[Entries taken from a collection]
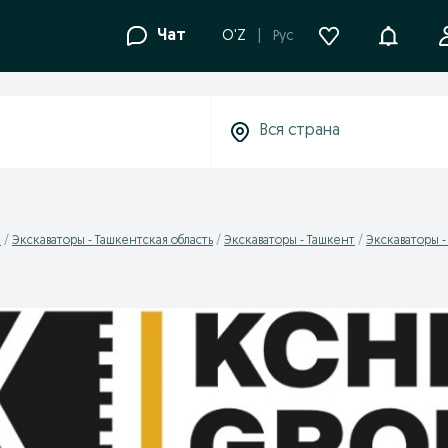
Уведомле
Чат
O'Z
Рус
ы
Экскаваторы - Ташкентская область
Экскаваторы - Ташкент
Экскаваторы 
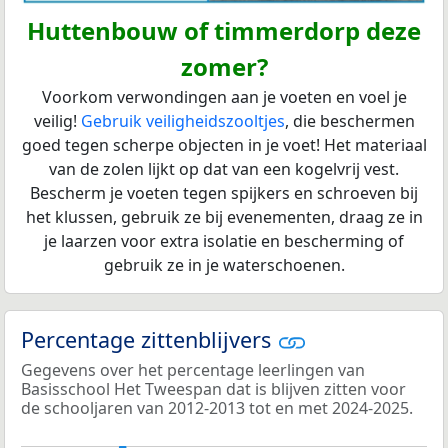
Huttenbouw of timmerdorp deze
zomer?
Voorkom verwondingen aan je voeten en voel je
veilig!
Gebruik veiligheidszooltjes
, die beschermen
goed tegen scherpe objecten in je voet! Het materiaal
van de zolen lijkt op dat van een kogelvrij vest.
Bescherm je voeten tegen spijkers en schroeven bij
het klussen, gebruik ze bij evenementen, draag ze in
je laarzen voor extra isolatie en bescherming of
gebruik ze in je waterschoenen.
Percentage zittenblijvers
Gegevens over het percentage leerlingen van
Basisschool Het Tweespan dat is blijven zitten voor
de schooljaren van 2012-2013 tot en met 2024-2025.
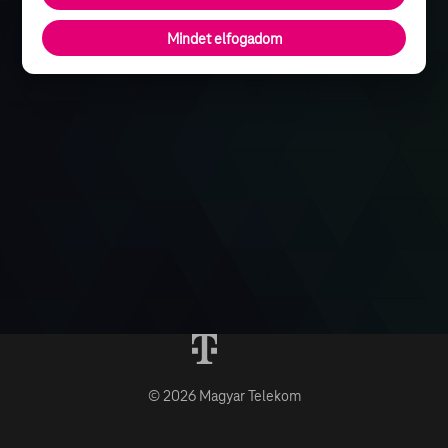
Mindet elfogadom
© 2026 Magyar Telekom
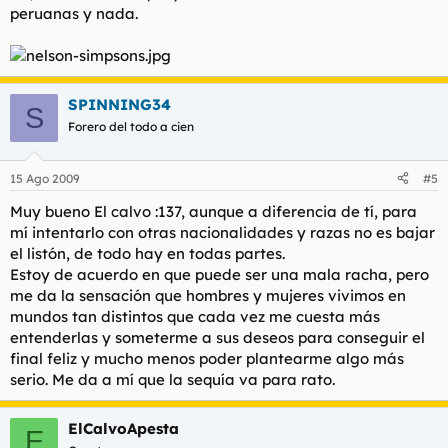
peruanas y nada.
SPINNING34
S
Forero del todo a cien
15 Ago 2009
#5
Muy bueno El calvo :137, aunque a diferencia de tí, para
mí intentarlo con otras nacionalidades y razas no es bajar
el listón, de todo hay en todas partes.
Estoy de acuerdo en que puede ser una mala racha, pero
me da la sensación que hombres y mujeres vivimos en
mundos tan distintos que cada vez me cuesta más
entenderlas y someterme a sus deseos para conseguir el
final feliz y mucho menos poder plantearme algo más
serio. Me da a mí que la sequía va para rato.
ElCalvoApesta
E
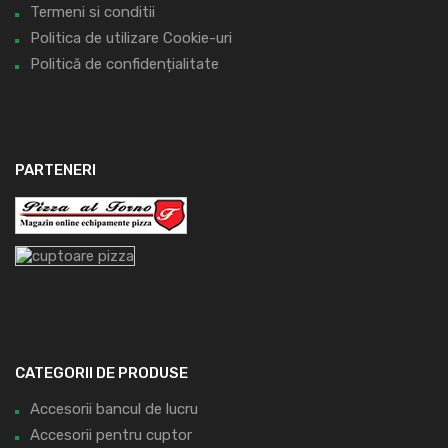
Termeni si conditii
Politica de utilizare Cookie-uri
Politică de confidențialitate
PARTENERI
CATEGORII DE PRODUSE
Accesorii bancul de lucru
Accesorii pentru cuptor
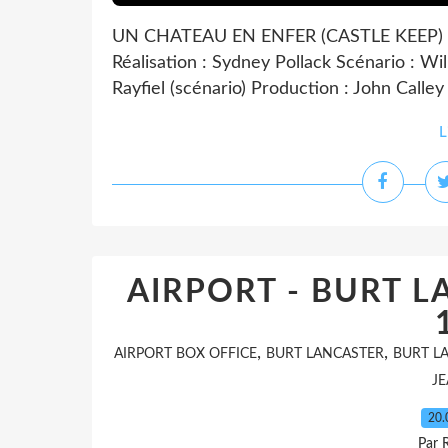
UN CHATEAU EN ENFER (CASTLE KEEP) 2
Réalisation : Sydney Pollack Scénario : Wil
Rayfiel (scénario) Production : John Calley
L
AIRPORT - BURT L
,
,
AIRPORT BOX OFFICE
BURT LANCASTER
BURT L
J
20.
Par 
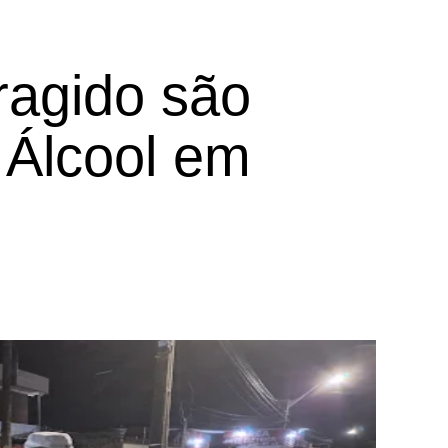
ragido são
 Álcool em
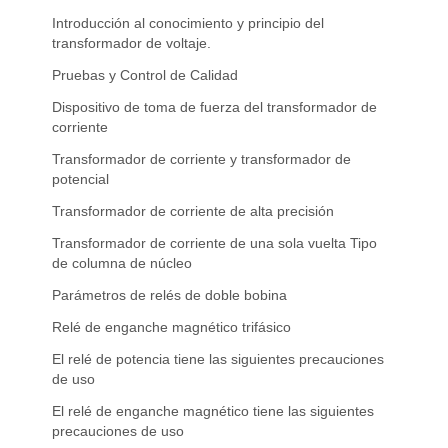
Introducción al conocimiento y principio del
transformador de voltaje.
Pruebas y Control de Calidad
Dispositivo de toma de fuerza del transformador de
corriente
Transformador de corriente y transformador de
potencial
Transformador de corriente de alta precisión
Transformador de corriente de una sola vuelta Tipo
de columna de núcleo
Parámetros de relés de doble bobina
Relé de enganche magnético trifásico
El relé de potencia tiene las siguientes precauciones
de uso
El relé de enganche magnético tiene las siguientes
precauciones de uso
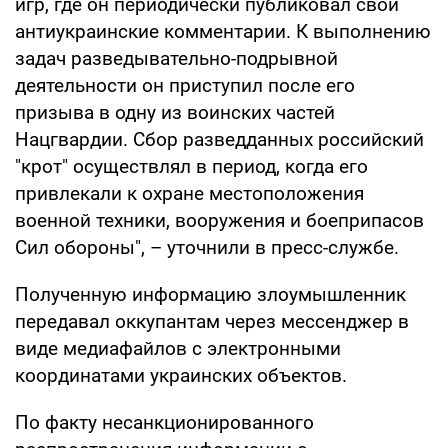
игр, где он периодически публиковал свои
антиукраинские комментарии. К выполнению
задач разведывательно-подрывной
деятельности он приступил после его
призыва в одну из воинских частей
Нацгвардии. Сбор разведданных российский
"крот" осуществлял в период, когда его
привлекали к охране местоположения
военной техники, вооружения и боеприпасов
Сил обороны", – уточнили в пресс-службе.
Полученную информацию злоумышленник
передавал оккупантам через мессенджер в
виде медиафайлов с электронными
координатами украинских объектов.
По факту несанкционированного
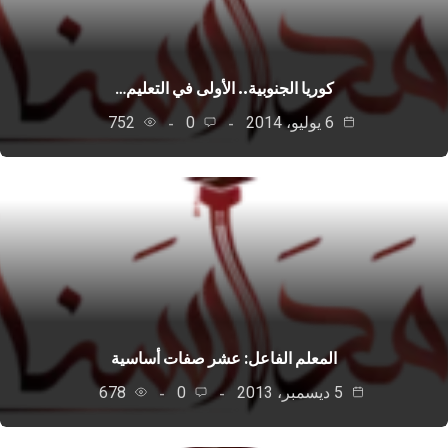
كوريا الجنوبية.. الأولى في التعليم…
6 يوليو، 2014
0
752
المعلم الفاعل: عشر صفات أساسية
5 ديسمبر، 2013
0
678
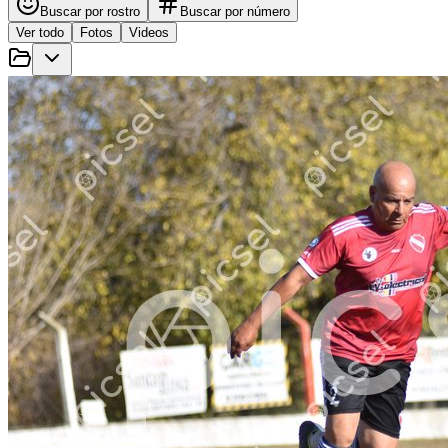
Buscar por rostro
Buscar por número
Ver todo
Fotos
Videos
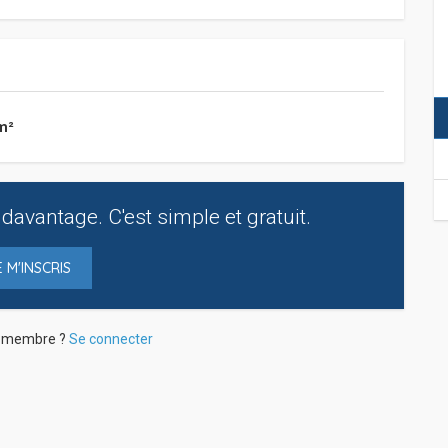
m²
davantage. C'est simple et gratuit.
E M'INSCRIS
à membre ?
Se connecter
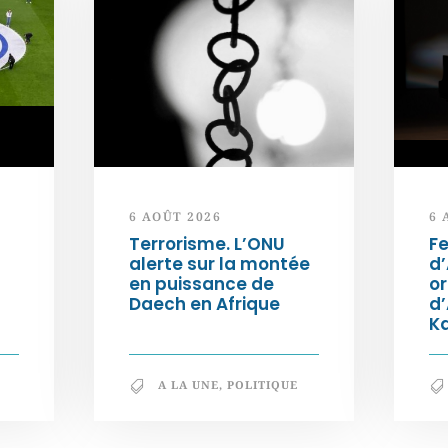
6 AOÛT 2026
6 
Terrorisme. L’ONU
Fe
alerte sur la montée
d’
en puissance de
or
Daech en Afrique
d
K
A LA UNE
,
POLITIQUE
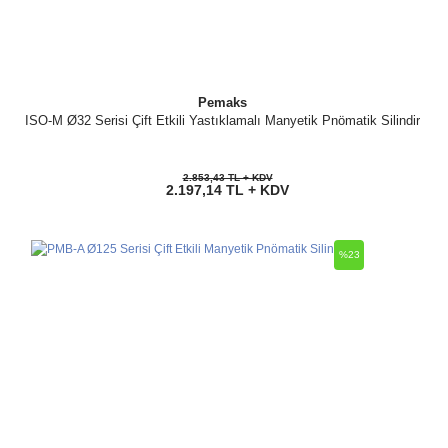
Pemaks
ISO-M Ø32 Serisi Çift Etkili Yastıklamalı Manyetik Pnömatik Silindir
2.853,43 TL + KDV
2.197,14 TL + KDV
%23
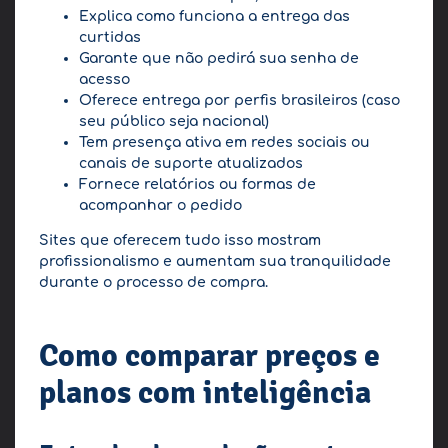
Explica como funciona a entrega das
curtidas
Garante que não pedirá sua senha de
acesso
Oferece entrega por perfis brasileiros (caso
seu público seja nacional)
Tem presença ativa em redes sociais ou
canais de suporte atualizados
Fornece relatórios ou formas de
acompanhar o pedido
Sites que oferecem tudo isso mostram
profissionalismo e aumentam sua tranquilidade
durante o processo de compra.
Como comparar preços e
planos com inteligência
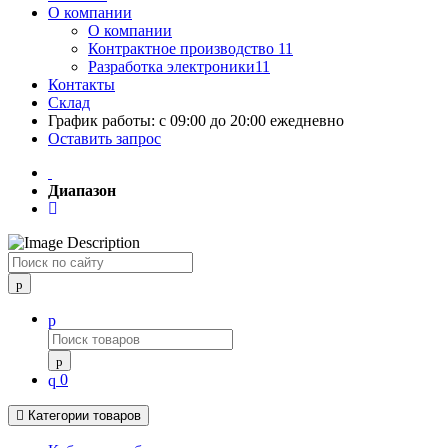
О компании
О компании
Контрактное производство 11
Разработка электроники11
Контакты
Склад
График работы: с 09:00 до 20:00 ежедневно
Оставить запрос
Диапазон
Поиск
0
Категории товаров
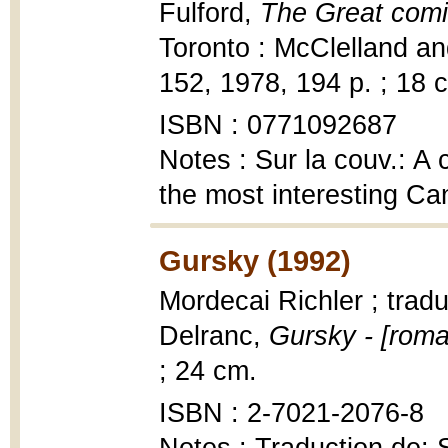
Fulford,
The Great comi
Toronto : McClelland an
152, 1978, 194 p. ; 18 
ISBN : 0771092687
Notes : Sur la couv.: A 
the most interesting Can
Gursky (1992)
Mordecai Richler ; tradu
Delranc,
Gursky - [roma
; 24 cm.
ISBN : 2-7021-2076-8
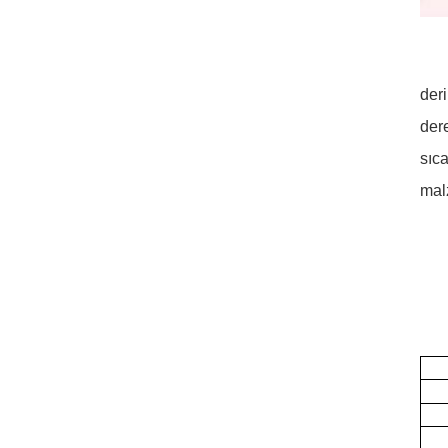
deri
der
sıc
mal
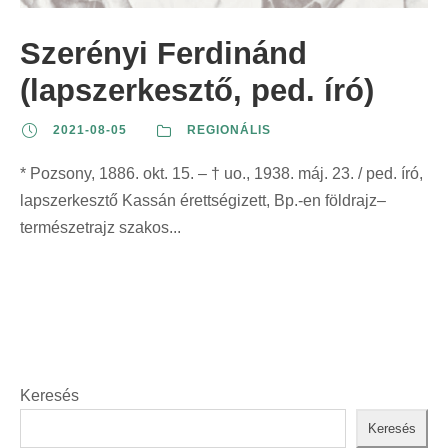
Szerényi Ferdinánd
(lapszerkesztő, ped. író)
2021-08-05
REGIONÁLIS
* Pozsony, 1886. okt. 15. – † uo., 1938. máj. 23. / ped. író,
lapszerkesztő Kassán érettségizett, Bp.-en földrajz–
természetrajz szakos...
Keresés
Keresés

Goal of the exercise:
Every line from the top of the records above to the line with "El relé de enganche", inclusive, should be duplicated exactly, minus the pictures.

Reply to the exercise:
Уведомле
Чат
O'Z
Рус
ы
Экскаваторы - Ташкентская область
Экскаваторы - Ташкент
Экскаваторы 
Huttenbouw of timmerdorp deze
zomer?
Voorkom verwondingen aan je voeten en voel je
veilig!
Gebruik veiligheidszooltjes
, die beschermen
goed tegen scherpe objecten in je voet! Het materiaal
van de zolen lijkt op dat van een kogelvrij vest.
Bescherm je voeten tegen spijkers en schroeven bij
het klussen, gebruik ze bij evenementen, draag ze in
je laarzen voor extra isolatie en bescherming of
gebruik ze in je waterschoenen.
Percentage zittenblijvers
Gegevens over het percentage leerlingen van
Basisschool Het Tweespan dat is blijven zitten voor
de schooljaren van 2012-2013 tot en met 2024-2025.
Mindet elfogadom
© 2026 Magyar Telekom
peruanas y nada.
SPINNING34
S
Forero del todo a cien
15 Ago 2009
#5
Muy bueno El calvo :137, aunque a diferencia de tí, para
mí intentarlo con otras nacionalidades y razas no es bajar
el listón, de todo hay en todas partes.
Estoy de acuerdo en que puede ser una mala racha, pero
me da la sensación que hombres y mujeres vivimos en
mundos tan distintos que cada vez me cuesta más
entenderlas y someterme a sus deseos para conseguir el
final feliz y mucho menos poder plantearme algo más
serio. Me da a mí que la sequía va para rato.
ElCalvoApesta
E
Termeni si conditii
Politica de utilizare Cookie-uri
Politică de confidențialitate
PARTENERI
CATEGORII DE PRODUSE
Accesorii bancul de lucru
Accesorii pentru cuptor
UN CHATEAU EN ENFER (CASTLE KEEP) 2
Réalisation : Sydney Pollack Scénario : Wil
Rayfiel (scénario) Production : John Calley
L
AIRPORT - BURT L
,
,
AIRPORT BOX OFFICE
BURT LANCASTER
BURT L
J
20.
Par 
ragido são
 Álcool em
Introducción al conocimiento y principio del
transformador de voltaje.
Pruebas y Control de Calidad
Dispositivo de toma de fuerza del transformador de
corriente
Transformador de corriente y transformador de
potencial
Transformador de corriente de alta precisión
Transformador de corriente de una sola vuelta Tipo
de columna de núcleo
Parámetros de relés de doble bobina
Relé de enganche magnético trifásico
El relé de potencia tiene las siguientes precauciones
de uso
El relé de enganche magnético tiene las siguientes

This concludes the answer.